Today’s Editorial May 12: Don’t over-develop the Brac

News of development on Cayman Brac is good and welcome.

But we want to make sure that the Brac doesn’t become like Grand Cayman.

Many of us can remember a Grand Cayman that wasn’t overdeveloped and traffic wasn’t a problem.

In fact, travelling to Cayman Brac is like going back in time to Grand Cayman.

Our Sister Islands supplement, which was published and produced last month, tells of the peace and tranquillity that exists on Cayman Brac and Little Cayman.

In it we hear the voices of old time Caymanians who want their islands to remain the quaint, quiet places of diversion that they are.

Ask any native Bracker or Little Caymanian and they’ll tell you – they don’t want their islands to turn into what Grand Cayman has become, especially on Seven Mile Beach.

And it is refreshing to know that we on Grand Cayman can go to the Brac or Little Cayman to get away from the hustle and bustle that has become Grand Cayman.

We do welcome the new hotel that is being built on the Brac. It is sorely needed.

We have to wonder, though, what is being done about the Divi Tiari development. It is eerily vacant and steadily falling into a state of neglect and decline.

It is an eyesore and sends a negative message to visitors.

On a positive note, we are pleased that the University College of the Cayman Islands has seen fit to put a satellite school on the Brac.

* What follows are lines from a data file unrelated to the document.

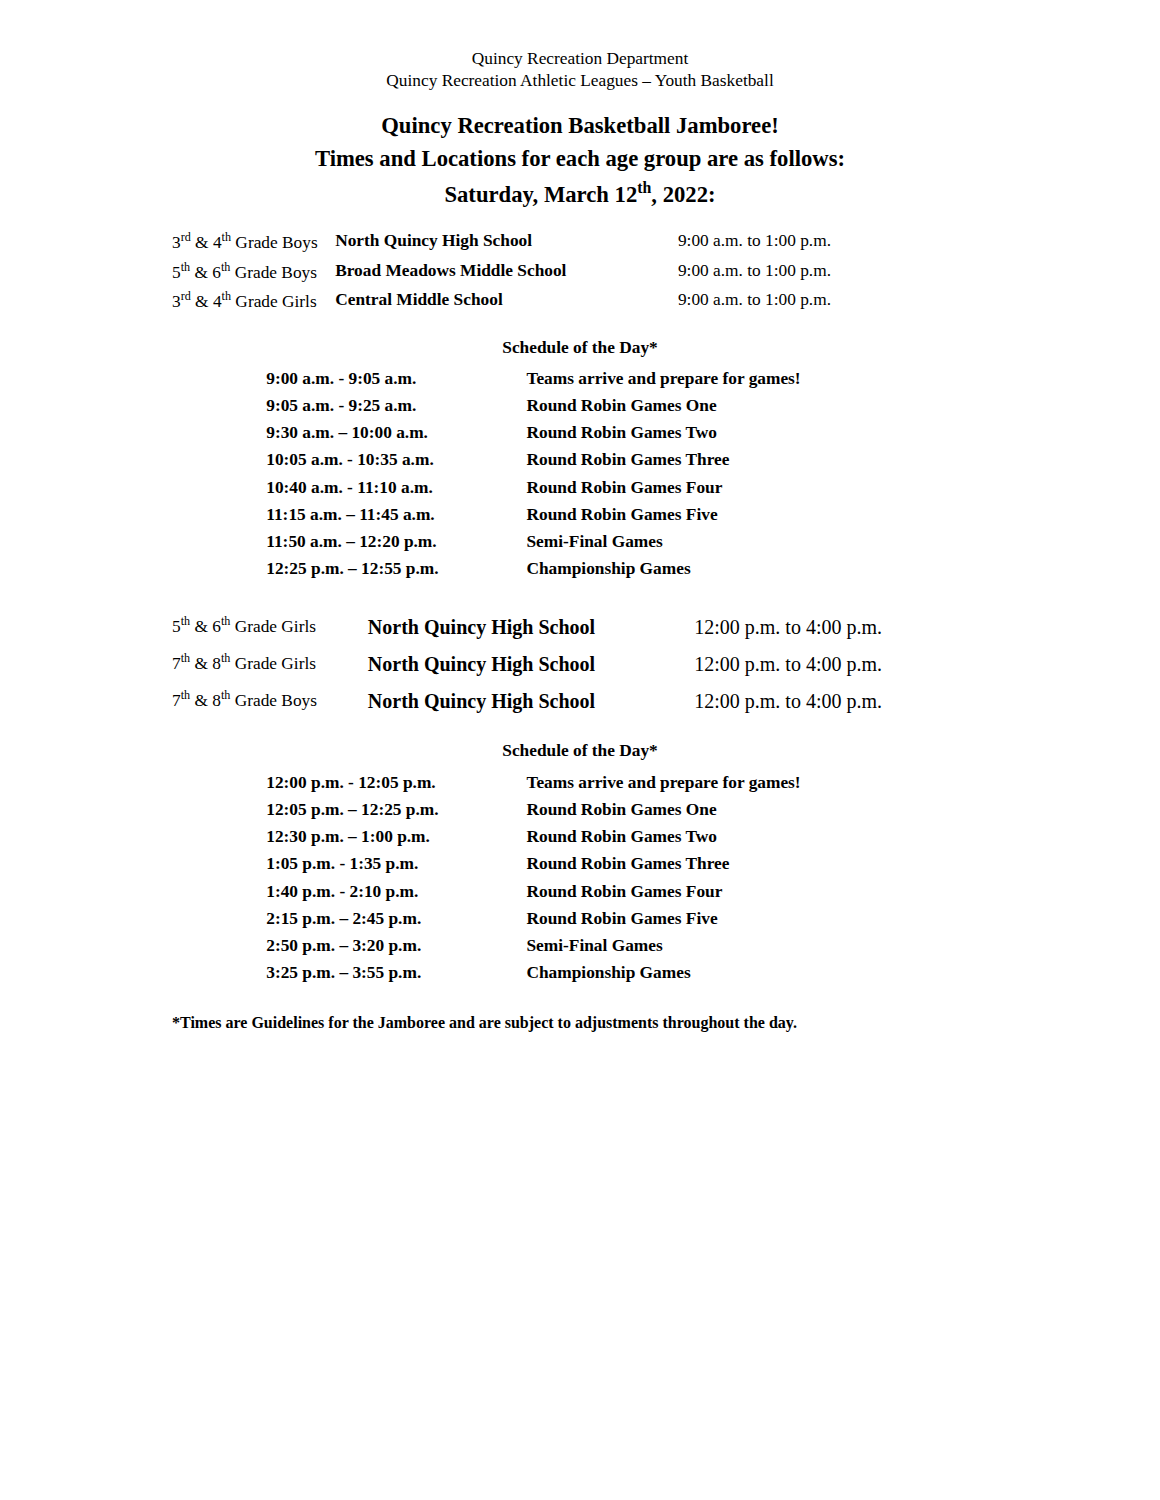Quincy Recreation Department
Quincy Recreation Athletic Leagues – Youth Basketball
Quincy Recreation Basketball Jamboree!
Times and Locations for each age group are as follows:
Saturday, March 12th, 2022:
| 3 rd & 4 th Grade Boys | North Quincy High School | 9:00 a.m. to 1:00 p.m. |
| 5 th & 6 th Grade Boys | Broad Meadows Middle School | 9:00 a.m. to 1:00 p.m. |
| 3 rd & 4 th Grade Girls | Central Middle School | 9:00 a.m. to 1:00 p.m. |
Schedule of the Day*
| 9:00 a.m. - 9:05 a.m. | Teams arrive and prepare for games! |
| 9:05 a.m. - 9:25 a.m. | Round Robin Games One |
| 9:30 a.m. – 10:00 a.m. | Round Robin Games Two |
| 10:05 a.m. - 10:35 a.m. | Round Robin Games Three |
| 10:40 a.m. - 11:10 a.m. | Round Robin Games Four |
| 11:15 a.m. – 11:45 a.m. | Round Robin Games Five |
| 11:50 a.m. – 12:20 p.m. | Semi-Final Games |
| 12:25 p.m. – 12:55 p.m. | Championship Games |
| 5 th & 6 th Grade Girls | North Quincy High School | 12:00 p.m. to 4:00 p.m. |
| 7 th & 8 th Grade Girls | North Quincy High School | 12:00 p.m. to 4:00 p.m. |
| 7 th & 8 th Grade Boys | North Quincy High School | 12:00 p.m. to 4:00 p.m. |
Schedule of the Day*
| 12:00 p.m. - 12:05 p.m. | Teams arrive and prepare for games! |
| 12:05 p.m. – 12:25 p.m. | Round Robin Games One |
| 12:30 p.m. – 1:00 p.m. | Round Robin Games Two |
| 1:05 p.m. - 1:35 p.m. | Round Robin Games Three |
| 1:40 p.m. - 2:10 p.m. | Round Robin Games Four |
| 2:15 p.m. – 2:45 p.m. | Round Robin Games Five |
| 2:50 p.m. – 3:20 p.m. | Semi-Final Games |
| 3:25 p.m. – 3:55 p.m. | Championship Games |
*Times are Guidelines for the Jamboree and are subject to adjustments throughout the day.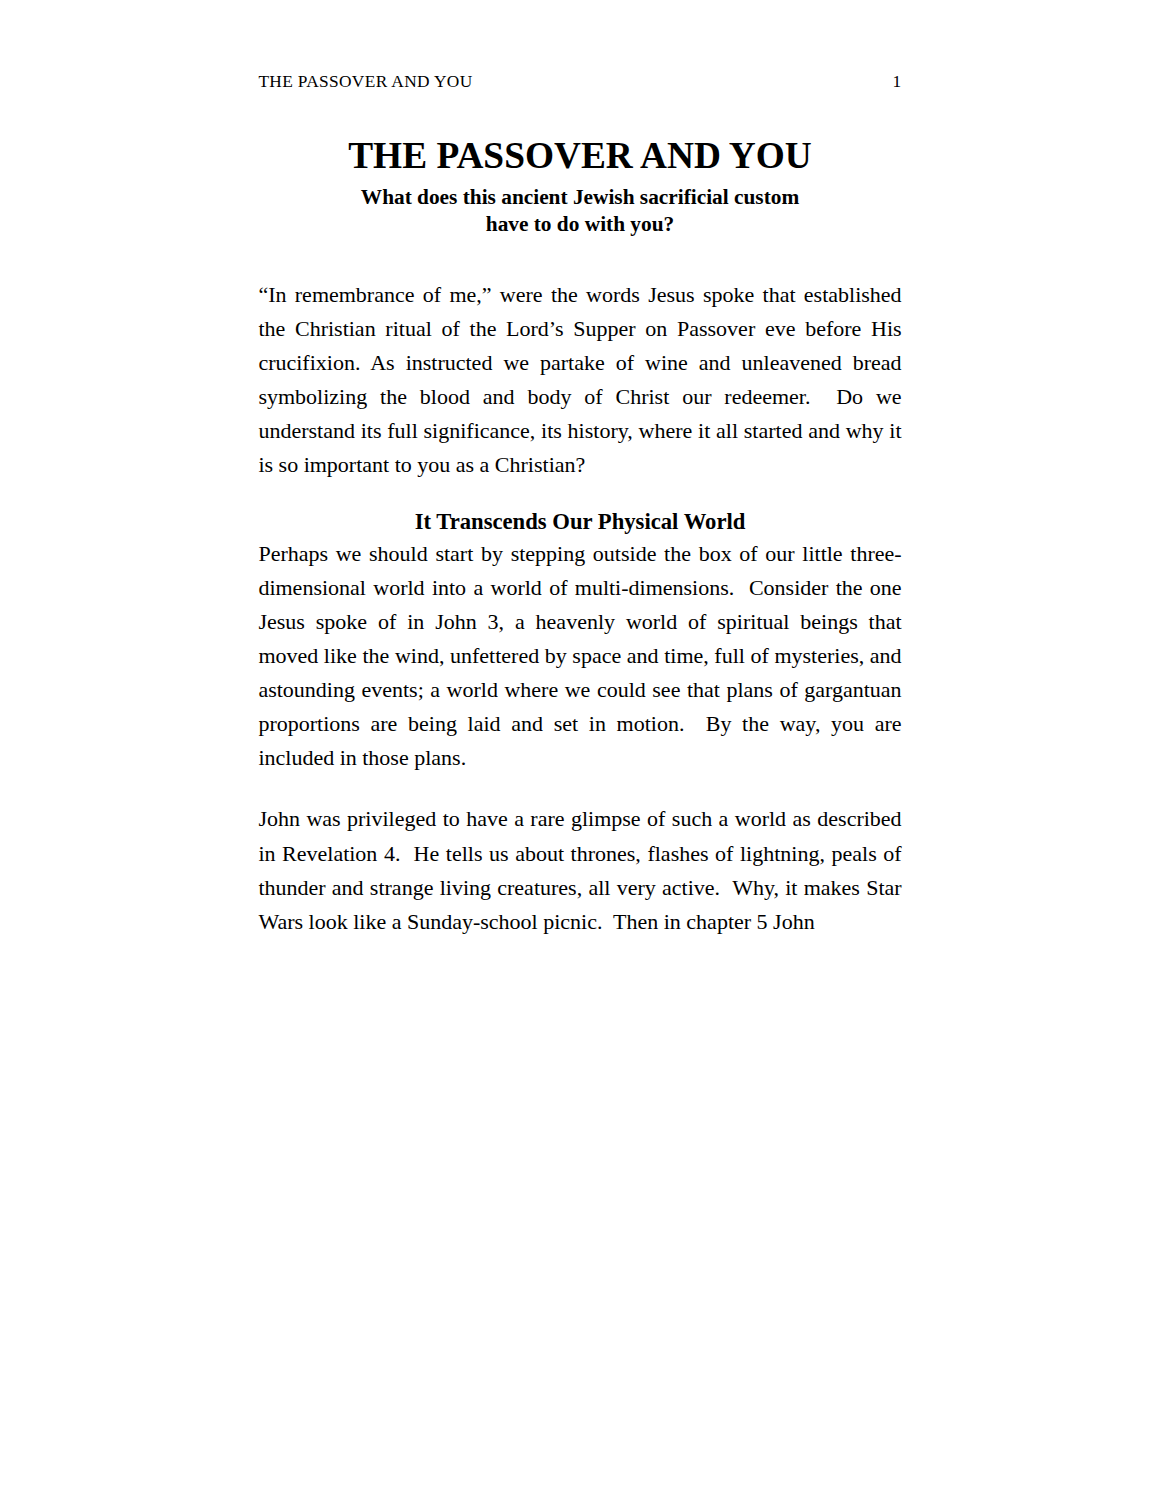The Passover and You 1
THE PASSOVER AND YOU
What does this ancient Jewish sacrificial custom
have to do with you?
“In remembrance of me,” were the words Jesus spoke that established the Christian ritual of the Lord’s Supper on Passover eve before His crucifixion. As instructed we partake of wine and unleavened bread symbolizing the blood and body of Christ our redeemer. Do we understand its full significance, its history, where it all started and why it is so important to you as a Christian?
It Transcends Our Physical World
Perhaps we should start by stepping outside the box of our little three-dimensional world into a world of multi-dimensions. Consider the one Jesus spoke of in John 3, a heavenly world of spiritual beings that moved like the wind, unfettered by space and time, full of mysteries, and astounding events; a world where we could see that plans of gargantuan proportions are being laid and set in motion. By the way, you are included in those plans.
John was privileged to have a rare glimpse of such a world as described in Revelation 4. He tells us about thrones, flashes of lightning, peals of thunder and strange living creatures, all very active. Why, it makes Star Wars look like a Sunday-school picnic. Then in chapter 5 John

It means that students don’t have to leave home to further their education and that older people can take classes to expand their knowledge base.

We hope the scope of offerings can be expanded to include more diverse courses over time.

Both Cayman Brac and Little Cayman are unspoiled jewels in the Caribbean Sea.

While development is welcomed and needed, we hope that planners keep in mind the beauty of these two places and not allow overdevelopment.

It’s hard to tell on Grand Cayman, in the overdeveloped areas, whether you are on an island or in Miami.

That’s just something we don’t need on Cayman Brac.

Or, for that matter Little Cayman.

Ask any native Bracker or Little Caymanian and they’ll tell you – they don’t want their islands to turn into what Grand Cayman has become, especially on Seven Mile Beach.